Oldonyo Lengai, a nephelenite-phonolite-carbonatite stratovolcano is estimated to have begun ~0.37 Ma (Klaudius and Keller, 2006). Lavas of Oldonyo Lengai are geochemically diverse, erupting combeite-wollastonite-nephelinites, phonolites, and natrocarbonatites (Klaudius and Keller, 2006). Of the known extrusive and intrusive carbonatites, only the lavas at Oldonyo Lengai are natrocarbonatitic (Woolley and Church, 2005; Jones et al., 2013); thus these lavas are unique and have no other direct comparison in the geologic record.
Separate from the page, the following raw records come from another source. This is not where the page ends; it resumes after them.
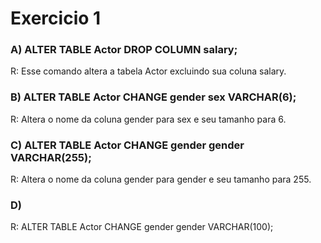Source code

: # Exercicio 1

### A) ALTER TABLE Actor DROP COLUMN salary;

R: Esse comando altera a tabela Actor excluindo sua coluna salary.

### B) ALTER TABLE Actor CHANGE gender sex VARCHAR(6);

R: Altera o nome da coluna gender para sex e seu tamanho para 6.

### C) ALTER TABLE Actor CHANGE gender gender VARCHAR(255);

R: Altera o nome da coluna gender para gender e seu tamanho para 255.

### D)

R: ALTER TABLE Actor CHANGE gender gender VARCHAR(100);
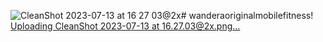 ![CleanShot 2023-07-13 at 16 27 03@2x](https://github.com/alexladwong/wanderaoriginalmobilefitness/assets/81810294/6d4f509d-92a2-48a5-97ee-c892d4a357af)# wanderaoriginalmobilefitness!
[Uploading CleanShot 2023-07-13 at 16.27.03@2x.png…]()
The unparalleled major oxide compositions, trace- and rare-earth-element geochemistry, isotope systematics, and volatile concentrations of Oldonyo Lengai natrocarbonatite lavas give igneous petrologists insight into deep carbon systematics, mantle processes, magmatic differentiation due to liquid immiscibility, and carbonatite petrogenesis (Simonetti et al., 1997; Dawson, 1998; Keller et al., 2006; Klaudius and Keller, 2006; Potter et al, 2016).